# PROVIDED PASSAGE
########

I graduated from RPI with a degree in Management and a concentration in Information Systems. I began in Computer Science, and didn't like it because RPI CS at the time was loaded with professors who were mathematicians who had transitioned over to CompSci and because the 100 and 200 level courses were excessively math-heavy in my view.

Since this was the late 80s, there may not have been an easy way to teach B.S.-level computing without it being heavily math-based, but I digress.

No matter what degree we achieved or what work we ended up succeeding at, we have a tendency to look back at people rising in the ranks below us, see differences in their experiences and struggles, and say, Look! That is evidence of a lack of rigor or a lack of understanding of fundamentals that we had to learn in order to succeed.

The only thing is that some of what we learned to become successful just isn't necessary to be learned when we learned it.

I do a fair amount of low-level software engineering with Claude Code now that was above my level of understanding of data structures and algorithms because I never took those CS courses at RPI because I switched to Management IT.

########

# REQUIRED TASKS
a) Retype the passage about studying at RPI from "I graduated from" up to and including "order to succeed.".
b) In the passage about studying at RPI, what degree did the writer graduate with?
c) Carry on writing the passage about studying at RPI, starting right after its last sentence.

########

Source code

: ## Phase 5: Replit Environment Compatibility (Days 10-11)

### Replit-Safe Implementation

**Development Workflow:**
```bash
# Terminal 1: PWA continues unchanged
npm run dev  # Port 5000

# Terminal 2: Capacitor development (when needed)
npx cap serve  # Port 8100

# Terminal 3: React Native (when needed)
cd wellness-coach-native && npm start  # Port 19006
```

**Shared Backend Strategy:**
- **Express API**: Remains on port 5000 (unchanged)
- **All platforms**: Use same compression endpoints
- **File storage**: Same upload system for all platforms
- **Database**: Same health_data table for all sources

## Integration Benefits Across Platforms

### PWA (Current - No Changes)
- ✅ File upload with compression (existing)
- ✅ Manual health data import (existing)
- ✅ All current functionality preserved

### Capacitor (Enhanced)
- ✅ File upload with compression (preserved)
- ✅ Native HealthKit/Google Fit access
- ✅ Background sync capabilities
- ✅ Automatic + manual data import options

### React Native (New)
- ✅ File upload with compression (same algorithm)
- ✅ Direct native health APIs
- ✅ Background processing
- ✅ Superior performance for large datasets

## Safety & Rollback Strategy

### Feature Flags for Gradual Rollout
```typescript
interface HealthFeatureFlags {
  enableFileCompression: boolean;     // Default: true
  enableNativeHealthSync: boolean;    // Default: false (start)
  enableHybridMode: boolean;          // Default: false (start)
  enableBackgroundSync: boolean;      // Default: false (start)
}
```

########

# RESULTS BY TASK
a)
I graduated from RPI with a degree in Management and a concentration in Information Systems. I began in Computer Science, and didn't like it because RPI CS at the time was loaded with professors who were mathematicians who had transitioned over to CompSci and because the 100 and 200 level courses were excessively math-heavy in my view.

Since this was the late 80s, there may not have been an easy way to teach B.S.-level computing without it being heavily math-based, but I digress.

No matter what degree we achieved or what work we ended up succeeding at, we have a tendency to look back at people rising in the ranks below us, see differences in their experiences and struggles, and say, Look! That is evidence of a lack of rigor or a lack of understanding of fundamentals that we had to learn in order to succeed.

b) A degree in Management with a concentration in Information Systems.

c)
But as someone who could be described as a solopreneur at some level, my new system designs reach a certain level of complexity or code maturity, and I hit problems that I would not hit if I had more understanding of data structures and algorithms.

So-- I end up having to learn aspects of those disciplines at that point, rather than before I actually needed them.

I run into these situations often enough where I now say to myself, gee, I wish I had taken Data Structures. And I think, could I effectively take Data Structures at this late date and get better at specifying how I want data stored, or perhaps knowing the shortcomings of simplistic database structures that are the ones I end up with initially because of my lack of spec-writing skill?

Aren't many of the less experienced folks who come up now, whatever age they are, going to hit problems that show them their weaknesses in this fashion?

Is the issue that these people will never get jobs because the seniors and managers who are interviewing them will design interview questions that keep people with their level of understanding out of the workforce?

What happens when somebody who sucks at the fundamentals but is really motivated bangs their head against their shortcomings and eventually succeeds in building something that takes off? Aren't those people great assets because they learned some of their critical skills the hard way?